Selected excerpt
Re: ID Service with HBase?

Posted by Bryan Duxbury <br...@rapleaf.com>.

HBASE-493 was created, and seems similar. It's a write-if-not- 
modified-since.

I would guess that you probably don't want to use HBase to maintain a  
distributed auto-increment. You need to think of some other approach  
the produces unique ids across concurrent access, like hash or GUID  
or something like that.

-Bryan

On Apr 16, 2008, at 2:18 PM, Jim Kellerman wrote:

> Row locks do not apply to reads, only updates. They prevent two  
> applications from updating the same row simultaneously. There is no  
> other locking mechanism in HBase. (It follows Bigtable in this  
> regard. See http://labs.google.com/papers/bigtable.html )

Work request A
In the rows, can you copy out exactly, starting with the line that contains "Еда в Шлеме" and going on through the line that contains "Винный погреб огромен"?

Data
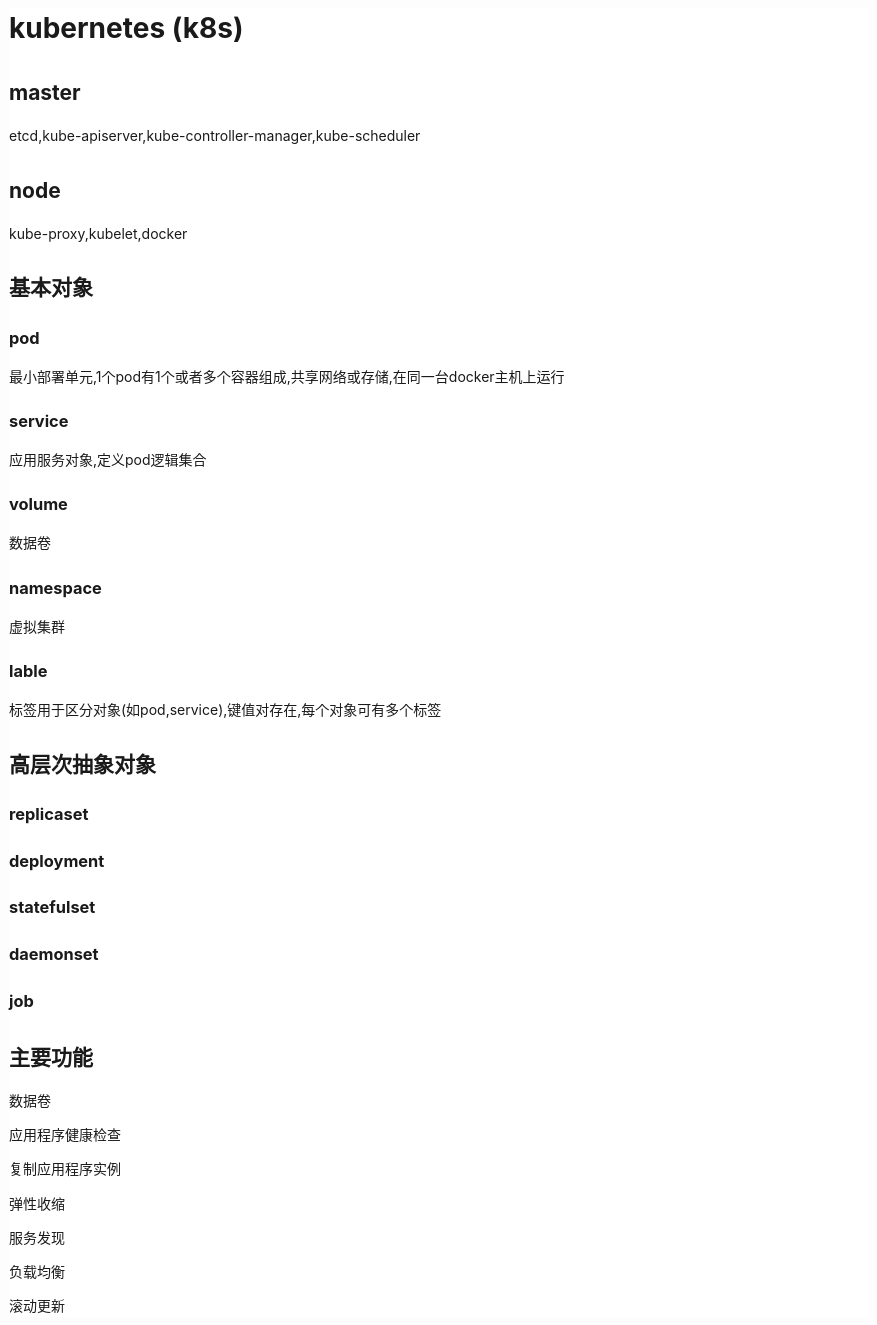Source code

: # kubernetes (k8s)

## master 
etcd,kube-apiserver,kube-controller-manager,kube-scheduler

## node
kube-proxy,kubelet,docker 

## 基本对象
### pod 
最小部署单元,1个pod有1个或者多个容器组成,共享网络或存储,在同一台docker主机上运行
### service 
应用服务对象,定义pod逻辑集合
### volume 
数据卷
### namespace 
虚拟集群
### lable 
标签用于区分对象(如pod,service),键值对存在,每个对象可有多个标签

## 高层次抽象对象
### replicaset
### deployment
### statefulset
### daemonset
### job

## 主要功能
数据卷

应用程序健康检查

复制应用程序实例

弹性收缩

服务发现

负载均衡

滚动更新
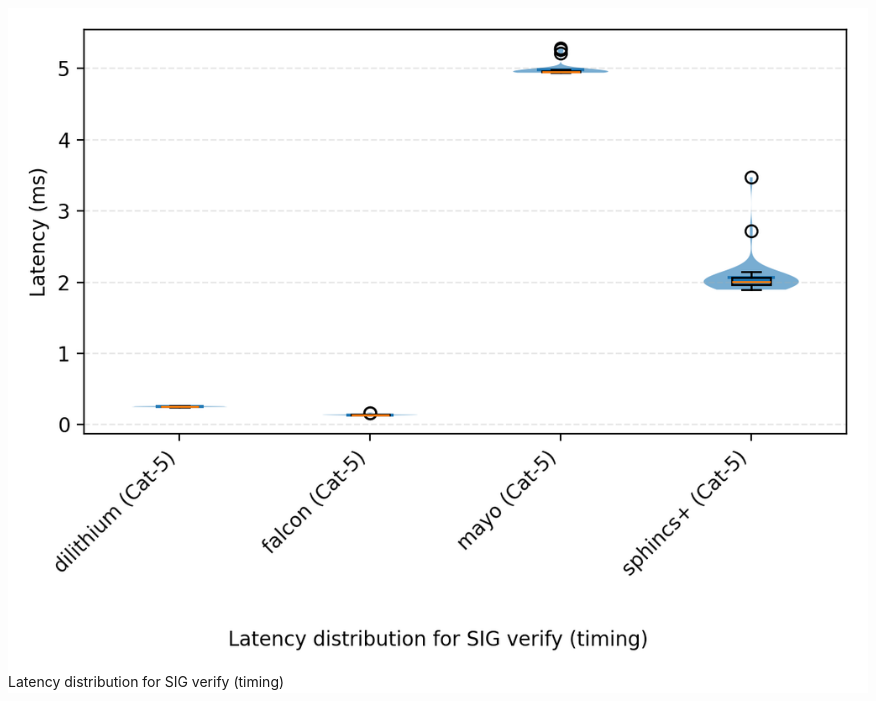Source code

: ![20251007T091128Z\category_5\latency_distribution_timing_sig_verify.png](20251007T091128Z\category_5\latency_distribution_timing_sig_verify.png)

Latency distribution for SIG verify (timing)
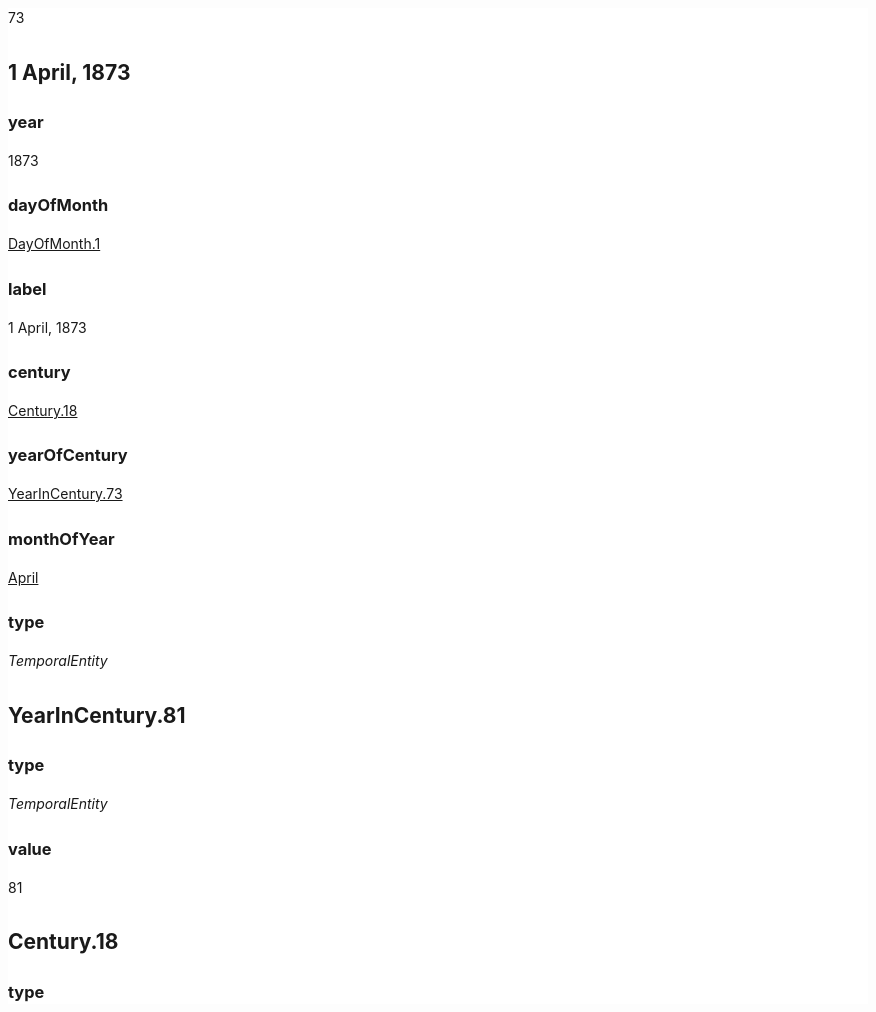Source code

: 
73

## 1 April, 1873

### year


1873

### dayOfMonth


[DayOfMonth.1](#DayOfMonth.1)

### label


1 April, 1873

### century


[Century.18](#Century.18)

### yearOfCentury


[YearInCentury.73](#YearInCentury.73)

### monthOfYear


[April](#April)

### type


*TemporalEntity*

## YearInCentury.81

### type


*TemporalEntity*

### value


81

## Century.18

### type
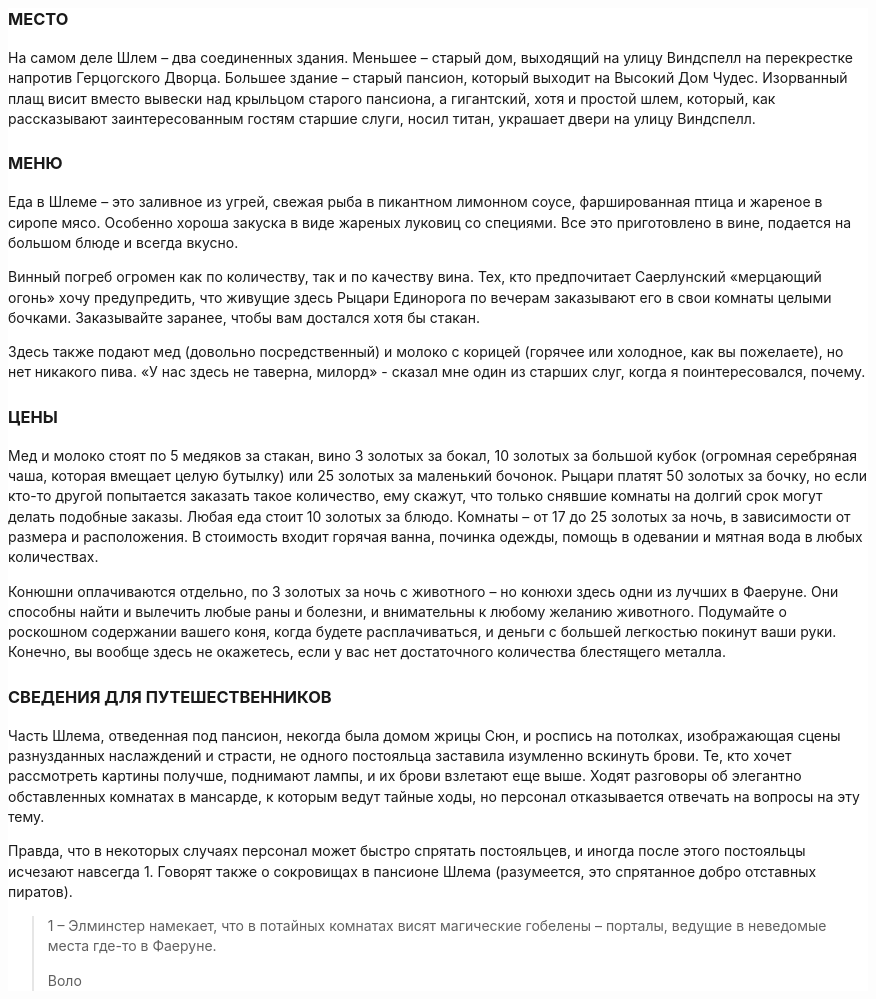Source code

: ### **МЕСТО**

На самом деле Шлем – два соединенных здания. Меньшее – старый дом, выходящий на улицу Виндспелл на перекрестке напротив Герцогского Дворца. Большее здание – старый пансион, который выходит на Высокий Дом Чудес. Изорванный плащ висит вместо вывески над крыльцом старого пансиона, а гигантский, хотя и простой шлем, который, как рассказывают заинтересованным гостям старшие слуги, носил титан, украшает двери на улицу Виндспелл.

### **МЕНЮ**

Еда в Шлеме – это заливное из угрей, свежая рыба в пикантном лимонном соусе, фаршированная птица и жареное в сиропе мясо. Особенно хороша закуска в виде жареных луковиц со специями. Все это приготовлено в вине, подается на большом блюде и всегда вкусно.

Винный погреб огромен как по количеству, так и по качеству вина. Тех, кто предпочитает Саерлунский «мерцающий огонь» хочу предупредить, что живущие здесь Рыцари Единорога по вечерам заказывают его в свои комнаты целыми бочками. Заказывайте заранее, чтобы вам достался хотя бы стакан.

Здесь также подают мед (довольно посредственный) и молоко с корицей (горячее или холодное, как вы пожелаете), но нет никакого пива. «У нас здесь не таверна, милорд» - сказал мне один из старших слуг, когда я поинтересовался, почему.

### **ЦЕНЫ**

Мед и молоко стоят по 5 медяков за стакан, вино 3 золотых за бокал, 10 золотых за большой кубок (огромная серебряная чаша, которая вмещает целую бутылку) или 25 золотых за маленький бочонок. Рыцари платят 50 золотых за бочку, но если кто-то другой попытается заказать такое количество, ему скажут, что только снявшие комнаты на долгий срок могут делать подобные заказы. Любая еда стоит 10 золотых за блюдо. Комнаты – от 17 до 25 золотых за ночь, в зависимости от размера и расположения. В стоимость входит горячая ванна, починка одежды, помощь в одевании и мятная вода в любых количествах.

Конюшни оплачиваются отдельно, по 3 золотых за ночь с животного – но конюхи здесь одни из лучших в Фаеруне. Они способны найти и вылечить любые раны и болезни, и внимательны к любому желанию животного. Подумайте о роскошном содержании вашего коня, когда будете расплачиваться, и деньги с большей легкостью покинут ваши руки. Конечно, вы вообще здесь не окажетесь, если у вас нет достаточного количества блестящего металла.

### **СВЕДЕНИЯ ДЛЯ ПУТЕШЕСТВЕННИКОВ**

Часть Шлема, отведенная под пансион, некогда была домом жрицы Сюн, и роспись на потолках, изображающая сцены разнузданных наслаждений и страсти, не одного постояльца заставила изумленно вскинуть брови. Те, кто хочет рассмотреть картины получше, поднимают лампы, и их брови взлетают еще выше. Ходят разговоры об элегантно обставленных комнатах в мансарде, к которым ведут тайные ходы, но персонал отказывается отвечать на вопросы на эту тему.

Правда, что в некоторых случаях персонал может быстро спрятать постояльцев, и иногда после этого постояльцы исчезают навсегда 1. Говорят также о сокровищах в пансионе Шлема (разумеется, это спрятанное добро отставных пиратов).

> 1 – Элминстер намекает, что в потайных комнатах висят магические гобелены – порталы, ведущие в неведомые места где-то в Фаеруне.
> 
> Воло

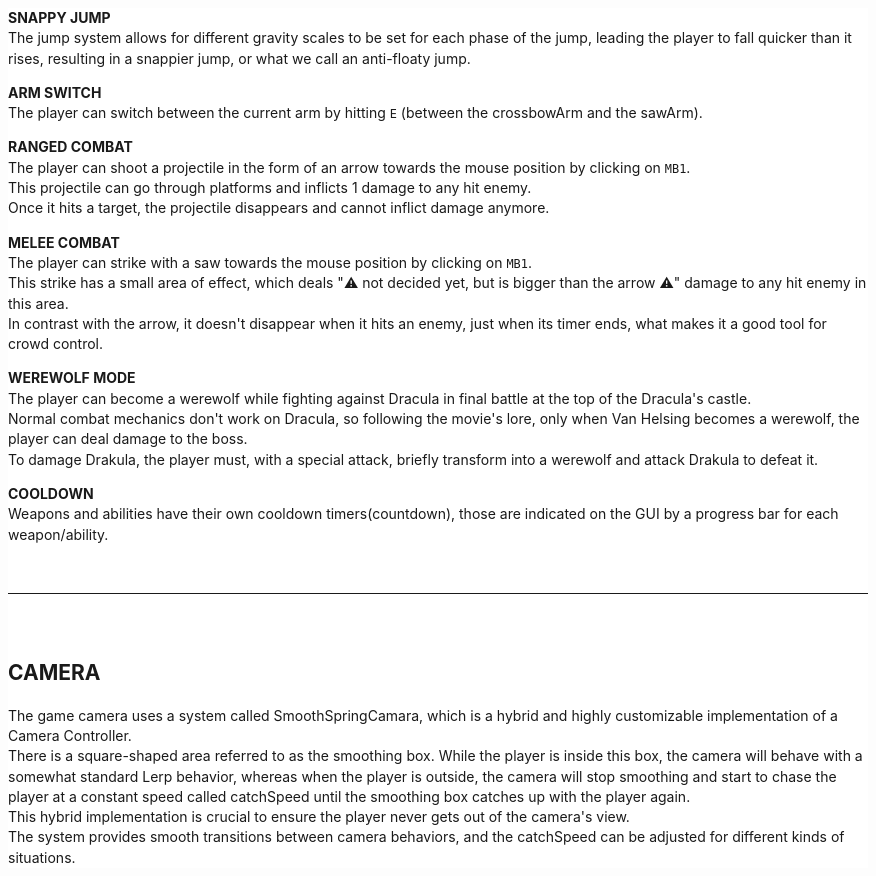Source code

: **SNAPPY JUMP** <br>
The jump system allows for different gravity scales to be set for each phase of the jump, leading the player to fall quicker than it rises,
resulting in a snappier jump, or what we call an anti-floaty jump. <br>

**ARM SWITCH** <br>
The player can switch between the current arm by hitting `E` (between the crossbowArm and the sawArm).

**RANGED COMBAT** <br>
The player can shoot a projectile in the form of an arrow towards the mouse position by clicking on `MB1`. <br>
This projectile can go through platforms and inflicts 1 damage to any hit enemy. <br>
Once it hits a target, the projectile disappears and cannot inflict damage anymore.

**MELEE COMBAT** <br>
The player can strike with a saw towards the mouse position by clicking on `MB1`. <br>
This strike has a small area of effect, which deals ":warning: not decided yet, but is bigger than the arrow :warning:" damage to any hit enemy in this area. <br>
In contrast with the arrow, it doesn't disappear when it hits an enemy, just when its timer ends, what makes it a good tool for crowd control.

**WEREWOLF MODE** <br>
The player can become a werewolf while fighting against Dracula in final battle at the top of the Dracula's castle. <br>
Normal combat mechanics don't work on Dracula, so following the movie's lore, only when Van Helsing becomes a werewolf, the player can deal damage to the boss. <br>
To damage Drakula, the player must, with a special attack, briefly transform into a werewolf and attack Drakula to defeat it. <br>

**COOLDOWN** <br>
Weapons and abilities have their own cooldown timers(countdown), those are indicated on the GUI by a progress bar for each weapon/ability.



<br>
<hr>
<br>



## CAMERA
The game camera uses a system called SmoothSpringCamara, which is a hybrid and highly customizable implementation of a Camera Controller. <br>
There is a square-shaped area referred to as the smoothing box. While the player is inside this box,
the camera will behave with a somewhat standard Lerp behavior, whereas when the player is outside,
the camera will stop smoothing and start to chase the player at a constant speed called catchSpeed until the smoothing box catches up with the player again. <br>
This hybrid implementation is crucial to ensure the player never gets out of the camera's view. <br>
The system provides smooth transitions between camera behaviors, and the catchSpeed can be adjusted for different kinds of situations.

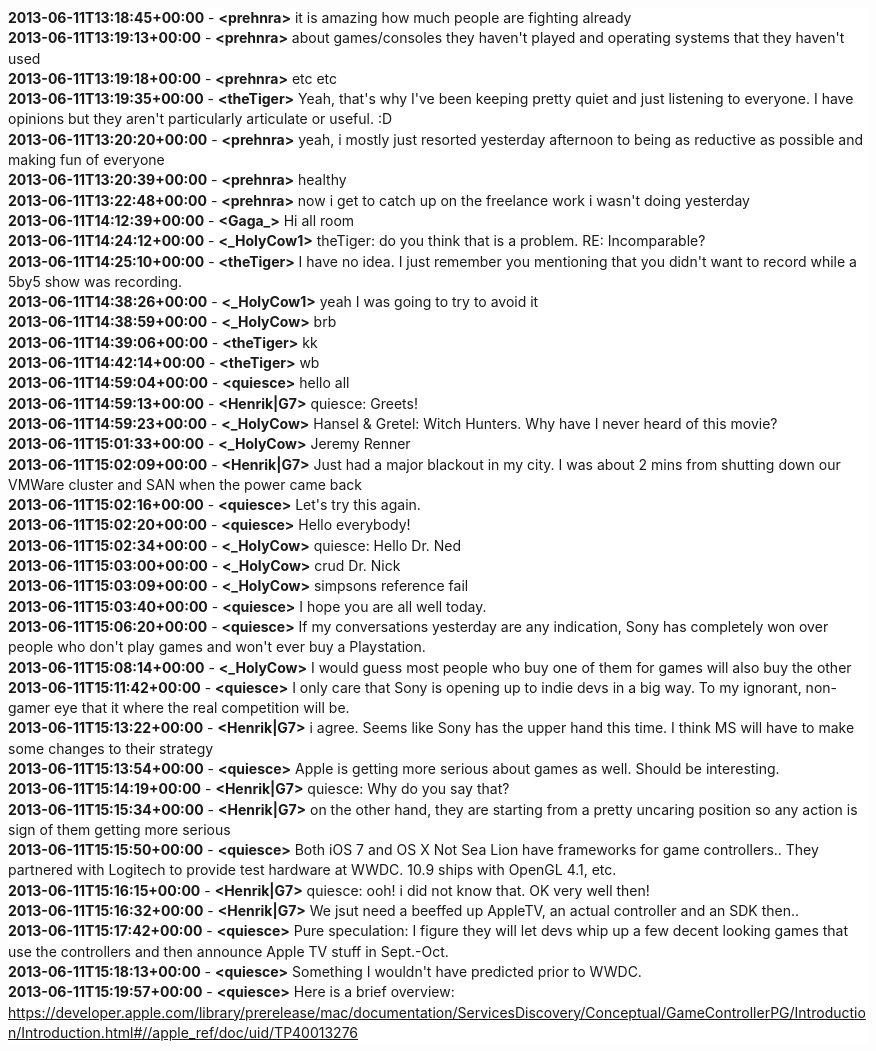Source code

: **2013-06-11T13:18:45+00:00** - **&lt;prehnra&gt;** it is amazing how much people are fighting already  
**2013-06-11T13:19:13+00:00** - **&lt;prehnra&gt;** about games/consoles they haven't played and operating systems that they haven't used  
**2013-06-11T13:19:18+00:00** - **&lt;prehnra&gt;** etc etc  
**2013-06-11T13:19:35+00:00** - **&lt;theTiger&gt;** Yeah, that's why I've been keeping pretty quiet and just listening to everyone. I have opinions but they aren't particularly articulate or useful. :D  
**2013-06-11T13:20:20+00:00** - **&lt;prehnra&gt;** yeah, i mostly just resorted yesterday afternoon to being as reductive as possible and making fun of everyone  
**2013-06-11T13:20:39+00:00** - **&lt;prehnra&gt;** healthy  
**2013-06-11T13:22:48+00:00** - **&lt;prehnra&gt;** now i get to catch up on the freelance work i wasn't doing yesterday  
**2013-06-11T14:12:39+00:00** - **&lt;Gaga_&gt;** Hi all room  
**2013-06-11T14:24:12+00:00** - **&lt;_HolyCow1&gt;** theTiger: do you think that is a problem. RE: Incomparable?  
**2013-06-11T14:25:10+00:00** - **&lt;theTiger&gt;** I have no idea. I just remember you mentioning that you didn't want to record while a 5by5 show was recording.  
**2013-06-11T14:38:26+00:00** - **&lt;_HolyCow1&gt;** yeah I was going to try to avoid it  
**2013-06-11T14:38:59+00:00** - **&lt;_HolyCow&gt;** brb  
**2013-06-11T14:39:06+00:00** - **&lt;theTiger&gt;** kk  
**2013-06-11T14:42:14+00:00** - **&lt;theTiger&gt;** wb  
**2013-06-11T14:59:04+00:00** - **&lt;quiesce&gt;** hello all  
**2013-06-11T14:59:13+00:00** - **&lt;Henrik|G7&gt;** quiesce: Greets!  
**2013-06-11T14:59:23+00:00** - **&lt;_HolyCow&gt;** Hansel & Gretel: Witch Hunters.  Why have I never heard of this movie?  
**2013-06-11T15:01:33+00:00** - **&lt;_HolyCow&gt;** Jeremy Renner  
**2013-06-11T15:02:09+00:00** - **&lt;Henrik|G7&gt;** Just had a major blackout in my city. I was about 2 mins from shutting down our VMWare cluster and SAN when the power came back  
**2013-06-11T15:02:16+00:00** - **&lt;quiesce&gt;** Let's try this again.  
**2013-06-11T15:02:20+00:00** - **&lt;quiesce&gt;** Hello everybody!  
**2013-06-11T15:02:34+00:00** - **&lt;_HolyCow&gt;** quiesce: Hello Dr. Ned  
**2013-06-11T15:03:00+00:00** - **&lt;_HolyCow&gt;** crud Dr. Nick  
**2013-06-11T15:03:09+00:00** - **&lt;_HolyCow&gt;** simpsons reference fail  
**2013-06-11T15:03:40+00:00** - **&lt;quiesce&gt;** I hope you are all well today.  
**2013-06-11T15:06:20+00:00** - **&lt;quiesce&gt;** If my conversations yesterday are any indication, Sony has completely won over people who don't play games and won't ever buy a Playstation.  
**2013-06-11T15:08:14+00:00** - **&lt;_HolyCow&gt;** I would guess most people who buy one of them for games will also buy the other  
**2013-06-11T15:11:42+00:00** - **&lt;quiesce&gt;** I only care that Sony is opening up to indie devs in a big way. To my ignorant, non-gamer eye that it where the real competition will be.  
**2013-06-11T15:13:22+00:00** - **&lt;Henrik|G7&gt;** i agree. Seems like Sony has the upper hand this time. I think MS will have to make some changes to their strategy  
**2013-06-11T15:13:54+00:00** - **&lt;quiesce&gt;** Apple is getting more serious about games as well. Should be interesting.  
**2013-06-11T15:14:19+00:00** - **&lt;Henrik|G7&gt;** quiesce: Why do you say that?  
**2013-06-11T15:15:34+00:00** - **&lt;Henrik|G7&gt;** on the other hand, they are starting from a pretty uncaring position so any action is sign of them getting more serious  
**2013-06-11T15:15:50+00:00** - **&lt;quiesce&gt;** Both iOS 7 and OS X Not Sea Lion have frameworks for game controllers.. They partnered with Logitech to provide test hardware at WWDC. 10.9 ships with OpenGL 4.1, etc.  
**2013-06-11T15:16:15+00:00** - **&lt;Henrik|G7&gt;** quiesce: ooh! i did not know that. OK very well then!  
**2013-06-11T15:16:32+00:00** - **&lt;Henrik|G7&gt;** We jsut need a beeffed up AppleTV, an actual controller and an SDK then..  
**2013-06-11T15:17:42+00:00** - **&lt;quiesce&gt;** Pure speculation: I figure they will let devs whip up a few decent looking games that use the controllers and then announce Apple TV stuff in Sept.-Oct.  
**2013-06-11T15:18:13+00:00** - **&lt;quiesce&gt;** Something I wouldn't have predicted prior to WWDC.  
**2013-06-11T15:19:57+00:00** - **&lt;quiesce&gt;** Here is a brief overview: https://developer.apple.com/library/prerelease/mac/documentation/ServicesDiscovery/Conceptual/GameControllerPG/Introduction/Introduction.html#//apple_ref/doc/uid/TP40013276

Work request B
Answer these about the HBase thread above:
(i) How is HBASE-493 described?
(ii) According to the quoted reply, what do row locks prevent?
(iii) What approaches are suggested for producing unique ids under concurrent access?

Worked solution A
Еда в Шлеме – это заливное из угрей, свежая рыба в пикантном лимонном соусе, фаршированная птица и жареное в сиропе мясо. Особенно хороша закуска в виде жареных луковиц со специями. Все это приготовлено в вине, подается на большом блюде и всегда вкусно.

Винный погреб огромен как по количеству, так и по качеству вина. Тех, кто предпочитает Саерлунский «мерцающий огонь» хочу предупредить, что живущие здесь Рыцари Единорога по вечерам заказывают его в свои комнаты целыми бочками. Заказывайте заранее, чтобы вам достался хотя бы стакан.

Worked solution B
(i) As a write-if-not-modified-since.
(ii) Two applications updating the same row simultaneously.
(iii) A hash, a GUID, or something like that.